While the home has tons of fun and functional bells and whistles, the most striking feature is the innovative way Cazayoux integrated the property's natural air flow and climate, as well as the nearby basins and bayous, into the design. It's built to a centered peak, not unlike a chimney, that holds eight mechanically powered windows facing every direction. Based on natural air flow and wind direction, Cazayoux can open the windows systematically to make the home more comfortable ' without the help of a bulky, polluting A/C unit in the summer.

These top windows work in concert with vents placed under the first floor windows and the crawl space (18 to 24 inches in certain spots) below Cazayoux's concrete floor, which essentially serves as a large slab for heating and cooling. In the heart of the home under the stairs, a geothermal heat pump and water heater runs quietly, helping to circulate air from and through all of these sources when needed. "To move air is simple; it's not high tech," he says. "It's basic physics."

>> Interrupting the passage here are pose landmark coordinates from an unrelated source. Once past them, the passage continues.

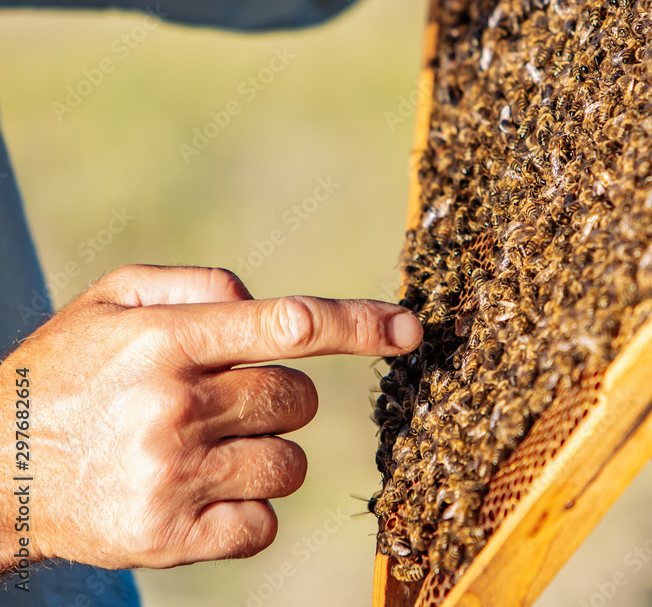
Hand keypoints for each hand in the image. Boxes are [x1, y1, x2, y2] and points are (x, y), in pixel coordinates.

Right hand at [0, 265, 421, 570]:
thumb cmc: (69, 373)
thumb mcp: (111, 301)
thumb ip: (196, 285)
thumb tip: (265, 304)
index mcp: (166, 342)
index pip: (285, 326)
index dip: (357, 325)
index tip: (409, 329)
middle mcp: (174, 408)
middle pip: (297, 399)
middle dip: (278, 397)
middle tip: (223, 401)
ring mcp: (174, 478)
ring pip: (291, 464)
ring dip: (267, 454)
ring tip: (206, 449)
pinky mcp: (171, 538)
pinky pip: (264, 524)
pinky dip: (248, 510)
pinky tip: (201, 493)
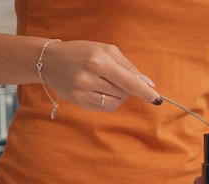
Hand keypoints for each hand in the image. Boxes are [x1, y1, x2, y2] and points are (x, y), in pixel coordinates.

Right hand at [41, 40, 160, 111]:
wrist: (50, 61)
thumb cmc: (83, 52)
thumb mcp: (106, 50)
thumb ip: (129, 67)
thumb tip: (147, 84)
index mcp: (99, 62)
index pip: (128, 82)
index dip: (145, 92)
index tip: (157, 100)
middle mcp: (90, 78)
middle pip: (124, 93)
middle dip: (127, 88)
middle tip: (114, 77)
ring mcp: (82, 92)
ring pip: (116, 102)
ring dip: (118, 95)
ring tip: (105, 82)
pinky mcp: (79, 102)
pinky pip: (105, 108)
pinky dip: (109, 101)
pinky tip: (100, 90)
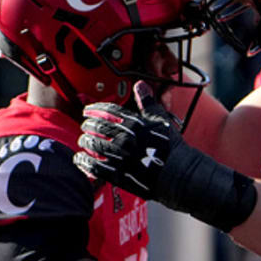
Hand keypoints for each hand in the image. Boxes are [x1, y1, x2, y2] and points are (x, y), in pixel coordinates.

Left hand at [76, 82, 256, 232]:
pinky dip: (85, 163)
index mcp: (135, 123)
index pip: (108, 111)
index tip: (87, 110)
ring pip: (94, 146)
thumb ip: (147, 102)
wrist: (180, 173)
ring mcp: (122, 158)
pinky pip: (96, 168)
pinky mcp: (120, 176)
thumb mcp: (161, 120)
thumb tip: (140, 85)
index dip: (95, 109)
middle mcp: (126, 139)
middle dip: (87, 125)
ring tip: (83, 141)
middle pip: (98, 128)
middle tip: (84, 125)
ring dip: (85, 142)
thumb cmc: (171, 146)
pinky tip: (81, 160)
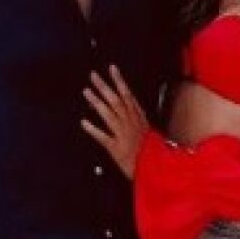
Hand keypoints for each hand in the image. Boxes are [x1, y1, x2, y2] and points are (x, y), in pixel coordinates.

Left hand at [81, 65, 149, 179]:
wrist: (156, 170)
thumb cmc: (153, 154)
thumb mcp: (149, 135)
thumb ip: (139, 123)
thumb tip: (131, 112)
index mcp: (139, 119)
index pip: (128, 95)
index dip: (119, 81)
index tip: (112, 69)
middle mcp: (131, 123)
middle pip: (116, 101)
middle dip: (104, 87)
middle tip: (93, 75)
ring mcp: (123, 135)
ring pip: (109, 114)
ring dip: (97, 102)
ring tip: (86, 92)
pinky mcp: (116, 148)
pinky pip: (103, 137)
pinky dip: (93, 129)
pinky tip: (83, 122)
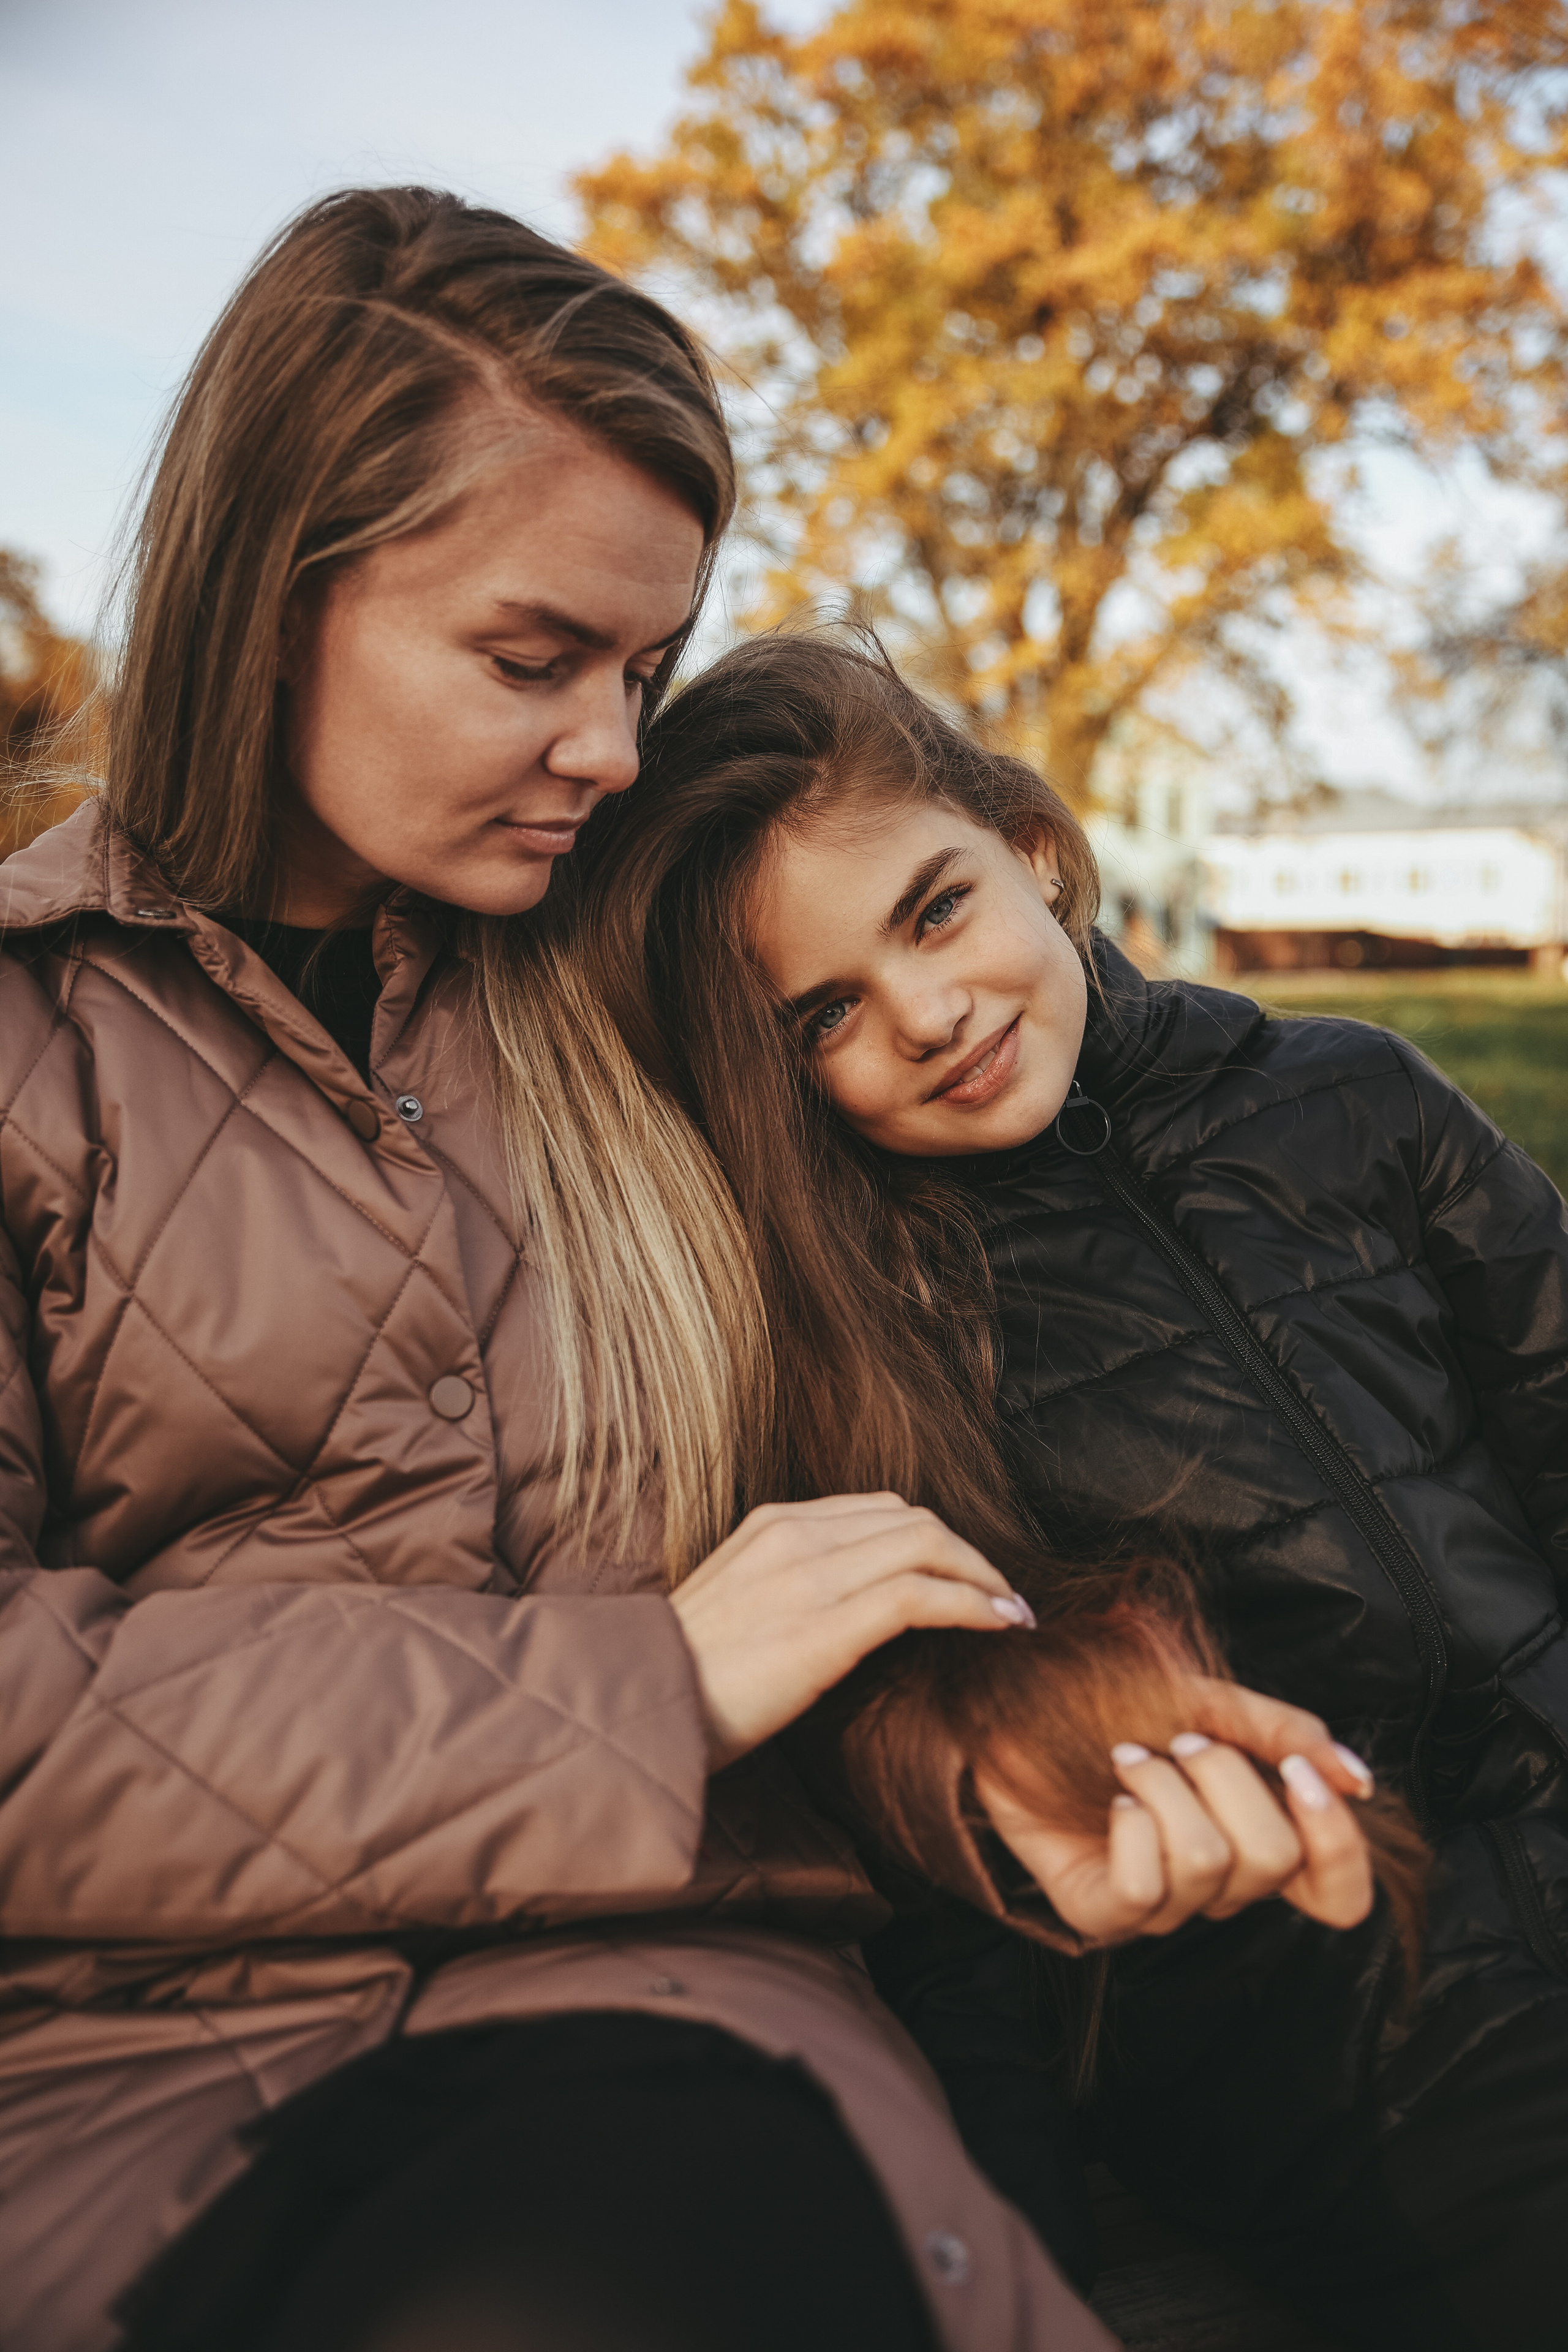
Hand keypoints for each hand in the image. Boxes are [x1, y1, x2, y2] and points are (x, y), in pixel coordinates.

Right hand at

There's a great deal more to the equation, architecturally speaking, but Cazayoux distills it succinctly: "The design of the house is like that of a sailboat. It has the flexibility of changes with the seasons and the winds. The house sails on the natural environment for as long as it can."

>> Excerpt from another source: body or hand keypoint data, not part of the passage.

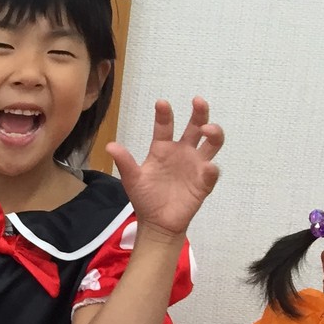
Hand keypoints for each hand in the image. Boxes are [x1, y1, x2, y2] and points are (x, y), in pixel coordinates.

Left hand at [107, 98, 223, 242]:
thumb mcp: (132, 179)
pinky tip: (208, 167)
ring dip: (214, 134)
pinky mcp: (203, 183)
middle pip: (195, 127)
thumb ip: (125, 162)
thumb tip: (109, 146)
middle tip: (198, 101)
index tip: (161, 103)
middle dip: (199, 114)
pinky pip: (211, 174)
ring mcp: (195, 166)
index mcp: (163, 148)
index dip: (164, 114)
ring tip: (208, 130)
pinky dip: (212, 170)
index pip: (165, 126)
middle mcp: (182, 152)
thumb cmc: (145, 197)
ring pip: (212, 144)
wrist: (156, 222)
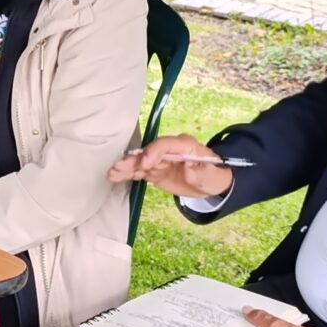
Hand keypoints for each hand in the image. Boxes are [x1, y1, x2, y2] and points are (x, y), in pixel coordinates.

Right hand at [108, 134, 235, 200]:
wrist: (210, 182)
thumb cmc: (214, 176)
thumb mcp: (213, 176)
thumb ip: (201, 173)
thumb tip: (188, 168)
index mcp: (185, 146)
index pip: (166, 144)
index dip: (154, 151)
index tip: (145, 164)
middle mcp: (169, 150)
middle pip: (149, 151)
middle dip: (135, 159)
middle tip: (121, 167)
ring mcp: (160, 160)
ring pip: (141, 161)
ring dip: (127, 166)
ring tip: (112, 172)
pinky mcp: (155, 171)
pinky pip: (139, 171)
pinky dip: (127, 174)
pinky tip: (114, 176)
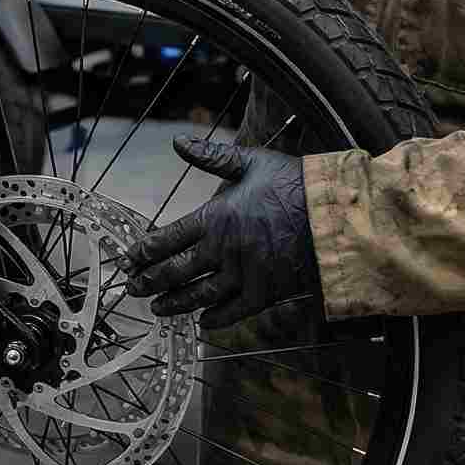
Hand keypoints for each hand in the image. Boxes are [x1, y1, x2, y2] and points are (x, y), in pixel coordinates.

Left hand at [123, 134, 320, 330]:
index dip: (144, 251)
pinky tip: (203, 322)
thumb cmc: (294, 184)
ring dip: (174, 303)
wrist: (335, 215)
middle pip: (176, 271)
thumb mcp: (252, 161)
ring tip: (157, 308)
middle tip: (133, 287)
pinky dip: (215, 319)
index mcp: (216, 217)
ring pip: (199, 295)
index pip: (168, 238)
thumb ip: (212, 156)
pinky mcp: (265, 293)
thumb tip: (178, 142)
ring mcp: (243, 275)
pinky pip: (233, 312)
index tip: (129, 259)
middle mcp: (223, 250)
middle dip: (150, 280)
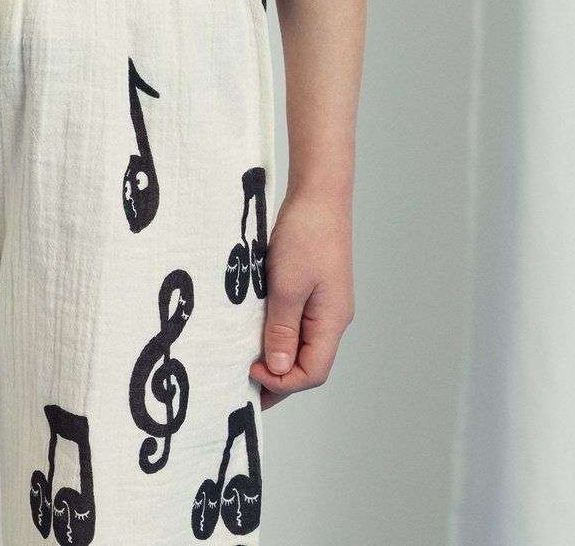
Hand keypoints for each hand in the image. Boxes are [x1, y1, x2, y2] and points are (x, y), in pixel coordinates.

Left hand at [249, 185, 354, 408]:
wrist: (318, 192)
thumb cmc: (307, 234)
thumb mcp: (287, 285)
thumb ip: (282, 329)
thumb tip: (276, 370)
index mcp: (331, 321)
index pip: (312, 373)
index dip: (281, 382)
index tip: (249, 371)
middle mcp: (331, 317)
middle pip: (308, 363)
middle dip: (277, 376)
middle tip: (242, 379)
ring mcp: (324, 303)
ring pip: (301, 343)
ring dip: (276, 353)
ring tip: (246, 357)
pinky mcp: (313, 288)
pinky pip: (296, 321)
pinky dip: (277, 330)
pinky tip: (256, 327)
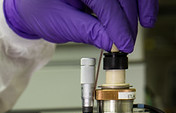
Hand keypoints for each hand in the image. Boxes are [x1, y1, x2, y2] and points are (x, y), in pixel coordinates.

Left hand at [3, 0, 157, 52]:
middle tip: (128, 43)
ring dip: (141, 5)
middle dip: (128, 19)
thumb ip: (87, 31)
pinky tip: (143, 13)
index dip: (118, 25)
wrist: (31, 2)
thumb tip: (111, 42)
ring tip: (145, 24)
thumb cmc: (39, 8)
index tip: (124, 45)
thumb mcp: (59, 23)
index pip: (104, 2)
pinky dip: (138, 0)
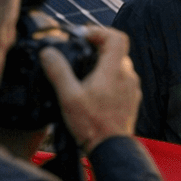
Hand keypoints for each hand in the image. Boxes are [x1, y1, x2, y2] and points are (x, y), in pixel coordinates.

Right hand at [41, 26, 139, 153]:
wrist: (111, 148)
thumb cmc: (92, 125)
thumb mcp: (68, 97)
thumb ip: (58, 72)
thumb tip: (48, 52)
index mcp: (114, 70)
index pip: (117, 37)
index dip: (100, 32)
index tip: (83, 37)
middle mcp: (127, 75)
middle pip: (116, 50)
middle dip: (96, 48)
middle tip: (77, 54)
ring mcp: (132, 87)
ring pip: (118, 65)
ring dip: (101, 64)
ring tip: (82, 74)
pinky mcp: (131, 98)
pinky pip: (121, 79)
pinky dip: (108, 78)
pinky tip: (92, 90)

Cazayoux likewise shows that great design can be in the details. He has inserted small "night lights" into the scored and stained concrete flooring that runs his main hallway. He also has a larger dormer packed with shelves of books on everything from architecture to feng shui. Extending from that area, he constructed a cantilever balcony that ' when viewed from the ground in the backyard ' is clearly supported by the home itself and no other columns. When Cazayoux sits on the deck for light afternoon reading, he looks like a wise, floating Buddha.

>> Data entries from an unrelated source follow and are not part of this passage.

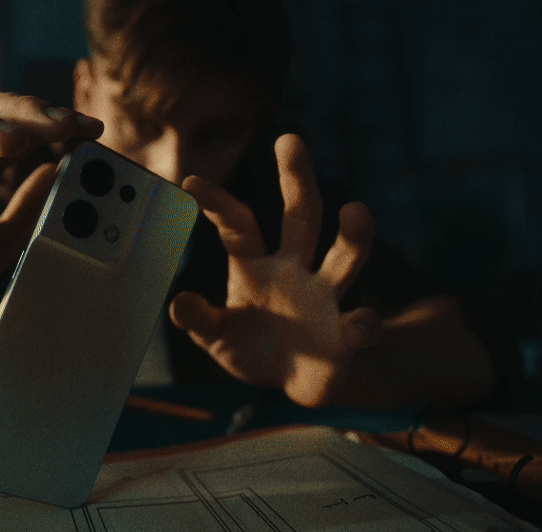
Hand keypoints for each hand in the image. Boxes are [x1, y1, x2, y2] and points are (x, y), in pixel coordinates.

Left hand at [169, 134, 379, 406]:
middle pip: (301, 216)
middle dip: (297, 179)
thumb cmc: (252, 348)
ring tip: (356, 210)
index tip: (190, 182)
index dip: (216, 204)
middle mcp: (295, 268)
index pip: (237, 226)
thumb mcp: (217, 336)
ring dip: (353, 235)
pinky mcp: (350, 331)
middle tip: (289, 139)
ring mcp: (327, 295)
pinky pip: (363, 323)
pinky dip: (364, 324)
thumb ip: (201, 320)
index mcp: (255, 265)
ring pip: (345, 256)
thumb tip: (177, 304)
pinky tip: (356, 328)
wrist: (294, 382)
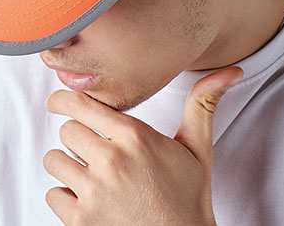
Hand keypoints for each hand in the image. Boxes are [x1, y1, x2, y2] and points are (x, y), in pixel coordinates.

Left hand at [43, 66, 242, 224]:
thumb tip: (230, 72)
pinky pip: (52, 194)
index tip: (56, 101)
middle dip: (79, 137)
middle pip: (67, 130)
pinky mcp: (81, 221)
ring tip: (93, 175)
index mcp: (135, 137)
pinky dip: (66, 196)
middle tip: (98, 150)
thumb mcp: (197, 149)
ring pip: (55, 160)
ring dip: (69, 165)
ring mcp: (94, 192)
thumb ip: (202, 105)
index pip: (81, 104)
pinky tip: (90, 199)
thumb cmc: (187, 198)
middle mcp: (111, 161)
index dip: (63, 99)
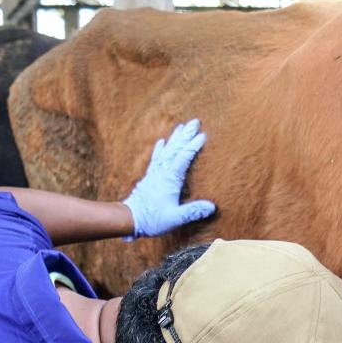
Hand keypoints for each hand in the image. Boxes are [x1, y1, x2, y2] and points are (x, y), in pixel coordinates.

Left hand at [123, 119, 216, 237]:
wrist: (130, 218)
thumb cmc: (152, 220)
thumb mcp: (175, 218)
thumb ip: (192, 212)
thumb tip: (211, 206)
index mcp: (170, 179)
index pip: (183, 158)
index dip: (193, 146)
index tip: (203, 135)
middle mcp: (162, 172)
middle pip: (175, 149)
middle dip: (186, 135)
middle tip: (195, 122)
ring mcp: (155, 173)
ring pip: (166, 150)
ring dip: (175, 138)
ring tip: (182, 126)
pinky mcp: (150, 177)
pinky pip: (156, 158)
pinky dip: (160, 149)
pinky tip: (161, 141)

Additionally, rather than having a traditional gutter lining the roof of his house, Cazayoux has developed a bricked gutter system that runs on the ground around his home to deal with excess water ' and it's easier to clean. On the front end of the property, past a full garden that supplies eggplant, basil, tomatoes, zucchini and other staples, Cazayoux brings the practice of recycling to a whole new level. In his workshop ' covered with a "Dragon Skin" he made using antiquated roofing tiles ' piles of used, donated and salvaged wood are everywhere. A resourceful architect, Cazayoux prefers to use second-hand wood rather than feeding the nation's endless need for more timber and clear-cutting.

After sneaking quietly into his workshop and exiting with a fly rod, Cazayoux smiles widely as he points to his manmade pond a few feet away. "It's stocked with bream and bass," he says, beginning to cast. "Pretty nice, eh?"

If all of this isn't enough to turn you green with envy, there's also a nearby greenhouse being constructed out of salvaged, cypress windows he bought from St. Joseph's Convent, near his old high school, for $1 apiece. "I've held on to those for 40 years now and I'm just now using them," Cazayoux says.

Walking back to his pickup truck down the driveway of Maison Madeleine, the professor says that it's sometimes a struggle to convince contractors to see things his way, or rather in the way of the early Cajuns and Creoles. "You really have to sell people," he says. "But once they come on board, everyone becomes really passionate about it. They're amazed by how much we can accomplish."

Cazayoux says the pioneers of Acadiana were green way before global warming entered the national conversation. "In reality, they didn't have a choice," Cazayoux says. "They had to live with what they were handed, which was the natural environment."

As he reaches his pickup truck in the driveway, Cazayoux argues that he personally has no particular style. "I don't have one," he says. "Never did."

Hat in hand, Cazayoux gets ready to leave. His work is his calling, and he's off to take care of various projects. Just as the French colonists continually adjusted their architecture to suit the climate, Cazayoux's following in their footsteps. "It's just the right thing to do," he says.